In sostanza, Paesi come l’Irlanda, l’Olanda e il Lussemburgo, per il presidente dell’Antitrust, “sono veri e propri paradisi fiscali nell’area euro”. Sono Paesi che “attuano pratiche fiscali aggressive che danneggiano le economie degli altri Stati membri e che, anche grazie a queste pratiche, registrano elevatissimi tassi di crescita”. A dirlo sono i numeri: “Nell’ultimo quinquennio – ha sottolineato Rustichelli – il Pil italiano è cresciuto solo del 5%; mentre il Pil dell’Irlanda è cresciuto del 60%, quello del Lussemburgo del 17% e quello dell’Olanda del 12%”.

L’esempio polacco

Anche sul fronte del costo del lavoro i conti non quadrano, come dimostra un altro esempio utilizzato da Rustichelli: “In Italia il 28,7% del costo del lavoro è dovuto al versamento di contributi previdenziali a carico del datore di lavoro e ad altri costi (come per la formazione), mentre la percentuale di tali oneri ulteriori scende al 18,4% in Polonia”.

Favorite le disparità

La colpa di questa situazione che danneggia nettamente il nostro Paese per il presidente dell’Antitrust è dell’attuale quadro normativo della Ue. “Determina una disparità di condizioni concorrenziali nel mercato tra Stati membri e operatori, in quanto, da un lato, favorisce il dumping fiscale e contributivo tra Paesi e, dall’altro, è inadeguato a garantire una tassazione efficace ed equa dell’economia digitale”.

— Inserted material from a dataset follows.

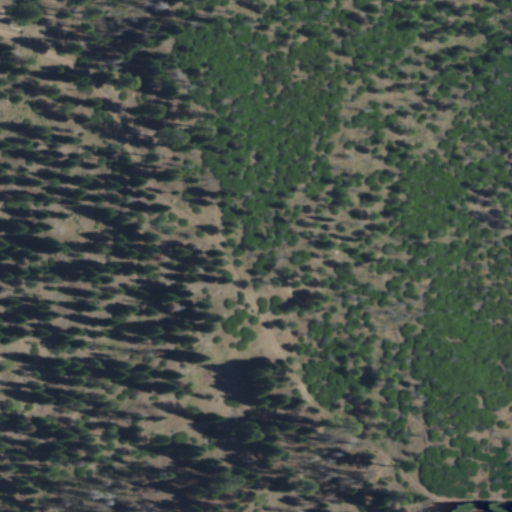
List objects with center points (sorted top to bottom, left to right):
road: (253, 253)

È un vuoto normativo che permette “ad alcuni Stati membri di porre in essere pratiche di dumping fiscale e contributivo, che possono minare le fondamenta della stessa costruzione europea”. Per questo “i problemi della concorrenza fiscale sleale sono sempre più al centro del dibattito economico e politico nell’Unione europea. L’esperienza, unica nella storia del nostro continente, di un’unione monetaria accompagnata da una crescente integrazione dei mercati reali e finanziari è sempre più incrinata dall’assenza di stringenti regole comuni fiscali e contributive”.

Nelle tasche degli altri

Per Rustichelli “non si può tacere che Irlanda, Olanda e Lussemburgo raccolgono circa 270 miliardi di dollari di profitti” che si possono ritenere quantomeno sviati. “E che tali paradisi fiscali non si fanno neppure carico, non avendo sul proprio territorio gli opifici industriali delle società che hanno ivi spostato la propria sede fiscale, dei costi degli ammortizzatori sociali”.

Oltre il danno la beffa

Infine, il presidente dell’Antitrust ha concluso sottolineando come il fenomeno del dumping fiscale, sociale e contributivo assuma “un ulteriore risvolto problematico nel caso dei Paesi che affiancano a tali pratiche fiscali sleali la pretesa di uno stretto rigore di bilancio da Paesi dai quali drenano risorse”, come nel caso dell’Italia.